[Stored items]
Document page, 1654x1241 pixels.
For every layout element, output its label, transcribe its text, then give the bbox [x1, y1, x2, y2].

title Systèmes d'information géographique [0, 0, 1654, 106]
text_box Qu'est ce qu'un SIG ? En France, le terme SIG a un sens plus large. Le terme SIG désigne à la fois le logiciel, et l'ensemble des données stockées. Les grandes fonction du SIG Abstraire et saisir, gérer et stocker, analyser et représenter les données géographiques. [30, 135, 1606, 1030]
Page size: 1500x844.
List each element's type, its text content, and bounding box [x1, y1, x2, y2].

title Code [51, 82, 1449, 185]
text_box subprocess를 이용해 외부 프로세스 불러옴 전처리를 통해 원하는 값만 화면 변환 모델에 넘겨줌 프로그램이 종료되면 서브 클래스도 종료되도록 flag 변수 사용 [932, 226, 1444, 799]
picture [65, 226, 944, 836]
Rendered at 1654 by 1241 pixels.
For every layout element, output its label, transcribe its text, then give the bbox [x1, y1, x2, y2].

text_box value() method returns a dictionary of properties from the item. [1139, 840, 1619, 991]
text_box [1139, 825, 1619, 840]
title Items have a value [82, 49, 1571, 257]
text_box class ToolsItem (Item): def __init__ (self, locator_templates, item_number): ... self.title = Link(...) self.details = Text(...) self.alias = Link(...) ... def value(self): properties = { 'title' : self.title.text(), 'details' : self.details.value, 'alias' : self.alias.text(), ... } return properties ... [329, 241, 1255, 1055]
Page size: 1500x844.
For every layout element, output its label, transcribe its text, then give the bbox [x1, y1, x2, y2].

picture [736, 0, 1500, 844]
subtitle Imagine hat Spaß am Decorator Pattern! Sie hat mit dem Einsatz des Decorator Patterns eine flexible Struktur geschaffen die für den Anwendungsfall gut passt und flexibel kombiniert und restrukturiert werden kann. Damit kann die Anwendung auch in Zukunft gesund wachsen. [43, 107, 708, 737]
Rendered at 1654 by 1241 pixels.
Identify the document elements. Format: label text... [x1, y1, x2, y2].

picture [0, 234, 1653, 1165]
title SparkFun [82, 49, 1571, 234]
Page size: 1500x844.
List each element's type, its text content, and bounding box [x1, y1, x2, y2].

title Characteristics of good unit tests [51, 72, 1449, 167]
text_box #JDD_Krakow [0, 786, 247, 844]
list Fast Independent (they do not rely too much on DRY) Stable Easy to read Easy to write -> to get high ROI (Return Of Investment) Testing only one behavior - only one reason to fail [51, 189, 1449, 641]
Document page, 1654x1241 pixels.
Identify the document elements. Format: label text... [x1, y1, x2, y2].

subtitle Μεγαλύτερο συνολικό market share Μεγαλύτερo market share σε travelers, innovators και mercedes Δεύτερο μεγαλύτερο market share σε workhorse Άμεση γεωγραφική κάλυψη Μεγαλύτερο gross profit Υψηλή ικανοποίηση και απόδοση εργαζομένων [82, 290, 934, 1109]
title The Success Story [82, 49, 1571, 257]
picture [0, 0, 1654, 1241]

## Task requirements
Change every "Page size" in these lines to "Slide dimensions", leaving everything else as it is.

## Solution for this problem
Document page, 1654x1241 pixels.
For every layout element, output its label, transcribe its text, then give the bbox [x1, y1, x2, y2].

title Systèmes d'information géographique [0, 0, 1654, 106]
text_box Qu'est ce qu'un SIG ? En France, le terme SIG a un sens plus large. Le terme SIG désigne à la fois le logiciel, et l'ensemble des données stockées. Les grandes fonction du SIG Abstraire et saisir, gérer et stocker, analyser et représenter les données géographiques. [30, 135, 1606, 1030]
Slide dimensions: 1500x844.
List each element's type, its text content, and bounding box [x1, y1, x2, y2].

title Code [51, 82, 1449, 185]
text_box subprocess를 이용해 외부 프로세스 불러옴 전처리를 통해 원하는 값만 화면 변환 모델에 넘겨줌 프로그램이 종료되면 서브 클래스도 종료되도록 flag 변수 사용 [932, 226, 1444, 799]
picture [65, 226, 944, 836]
Rendered at 1654 by 1241 pixels.
For every layout element, output its label, transcribe its text, then give the bbox [x1, y1, x2, y2].

text_box value() method returns a dictionary of properties from the item. [1139, 840, 1619, 991]
text_box [1139, 825, 1619, 840]
title Items have a value [82, 49, 1571, 257]
text_box class ToolsItem (Item): def __init__ (self, locator_templates, item_number): ... self.title = Link(...) self.details = Text(...) self.alias = Link(...) ... def value(self): properties = { 'title' : self.title.text(), 'details' : self.details.value, 'alias' : self.alias.text(), ... } return properties ... [329, 241, 1255, 1055]
Slide dimensions: 1500x844.
For every layout element, output its label, transcribe its text, then give the bbox [x1, y1, x2, y2].

picture [736, 0, 1500, 844]
subtitle Imagine hat Spaß am Decorator Pattern! Sie hat mit dem Einsatz des Decorator Patterns eine flexible Struktur geschaffen die für den Anwendungsfall gut passt und flexibel kombiniert und restrukturiert werden kann. Damit kann die Anwendung auch in Zukunft gesund wachsen. [43, 107, 708, 737]
Rendered at 1654 by 1241 pixels.
Identify the document elements. Format: label text... [x1, y1, x2, y2].

picture [0, 234, 1653, 1165]
title SparkFun [82, 49, 1571, 234]
Slide dimensions: 1500x844.
List each element's type, its text content, and bounding box [x1, y1, x2, y2].

title Characteristics of good unit tests [51, 72, 1449, 167]
text_box #JDD_Krakow [0, 786, 247, 844]
list Fast Independent (they do not rely too much on DRY) Stable Easy to read Easy to write -> to get high ROI (Return Of Investment) Testing only one behavior - only one reason to fail [51, 189, 1449, 641]
Document page, 1654x1241 pixels.
Identify the document elements. Format: label text... [x1, y1, x2, y2].

subtitle Μεγαλύτερο συνολικό market share Μεγαλύτερo market share σε travelers, innovators και mercedes Δεύτερο μεγαλύτερο market share σε workhorse Άμεση γεωγραφική κάλυψη Μεγαλύτερο gross profit Υψηλή ικανοποίηση και απόδοση εργαζομένων [82, 290, 934, 1109]
title The Success Story [82, 49, 1571, 257]
picture [0, 0, 1654, 1241]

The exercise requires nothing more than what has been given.